Mayor Thomas Menino had surgery last Friday to fix a problem with his prostate that most men over age 60 experience.
Doctors frequently prescribe medications such as finasteride (Proscar) as an initial therapy to treat symptoms such as urgent, frequent urination — especially in the middle of the night — difficulty starting the flow, or a weak urine stream that leaves the bladder partially full.
If those don’t work, a number of minimally invasive procedures can heat and destroy excess prostate tissue using microwave, lasers, or radiofrequency energy, by inserting a tiny device through a catheter.
These tend to have fewer side effects than surgery but they tend to be reserved for milder cases because they aren’t as effective at providing a permanent fix, according to Dr.
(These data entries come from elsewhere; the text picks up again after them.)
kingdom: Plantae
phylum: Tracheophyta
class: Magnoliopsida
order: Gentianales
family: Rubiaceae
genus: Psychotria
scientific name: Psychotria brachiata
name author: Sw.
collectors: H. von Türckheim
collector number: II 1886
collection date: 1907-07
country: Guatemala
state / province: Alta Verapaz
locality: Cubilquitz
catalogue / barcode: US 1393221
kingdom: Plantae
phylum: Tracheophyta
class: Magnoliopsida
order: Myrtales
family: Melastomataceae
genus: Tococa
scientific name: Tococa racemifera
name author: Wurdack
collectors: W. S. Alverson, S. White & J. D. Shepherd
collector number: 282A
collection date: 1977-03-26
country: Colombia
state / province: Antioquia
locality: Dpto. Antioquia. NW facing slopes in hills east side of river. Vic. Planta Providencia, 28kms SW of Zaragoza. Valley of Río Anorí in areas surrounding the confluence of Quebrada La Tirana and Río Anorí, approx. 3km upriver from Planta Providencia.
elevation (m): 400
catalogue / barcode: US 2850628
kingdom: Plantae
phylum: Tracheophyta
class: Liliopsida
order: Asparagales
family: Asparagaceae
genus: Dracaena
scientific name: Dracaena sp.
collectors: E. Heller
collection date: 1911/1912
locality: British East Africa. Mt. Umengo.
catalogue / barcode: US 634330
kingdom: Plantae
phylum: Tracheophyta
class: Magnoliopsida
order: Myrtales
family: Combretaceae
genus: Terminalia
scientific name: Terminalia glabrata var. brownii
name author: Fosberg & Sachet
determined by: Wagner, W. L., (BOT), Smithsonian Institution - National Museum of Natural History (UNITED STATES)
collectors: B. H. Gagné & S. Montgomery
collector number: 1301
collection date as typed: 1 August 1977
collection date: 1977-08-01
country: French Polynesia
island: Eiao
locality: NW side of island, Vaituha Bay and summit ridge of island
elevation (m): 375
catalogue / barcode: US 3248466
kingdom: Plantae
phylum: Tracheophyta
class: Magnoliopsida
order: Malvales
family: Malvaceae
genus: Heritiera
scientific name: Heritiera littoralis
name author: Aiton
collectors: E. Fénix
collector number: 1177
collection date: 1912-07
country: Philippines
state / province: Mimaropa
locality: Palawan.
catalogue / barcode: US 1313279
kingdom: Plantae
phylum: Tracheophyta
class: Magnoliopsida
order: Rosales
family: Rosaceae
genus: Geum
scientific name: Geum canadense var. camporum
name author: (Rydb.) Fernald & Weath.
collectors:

Michael Naslund, chief of urology at the University of Maryland Medical Center in Baltimore.
Menino had a more extreme and less commonly used open-surgical procedure called a suprapubic prostatectomy, where an incision is made directly into the prostate gland to scoop out the tissue, leaving the gland’s capsule behind.
“It’s not an uncommon procedure to do for men who have a very, very big prostate,” said Dr. James Ulchaker, a urologic surgeon at the Cleveland Clinic. “It can be a very good procedure with a very good functional outcome.” Side effects can include infections, bleeding, incontinence, and urine leakage.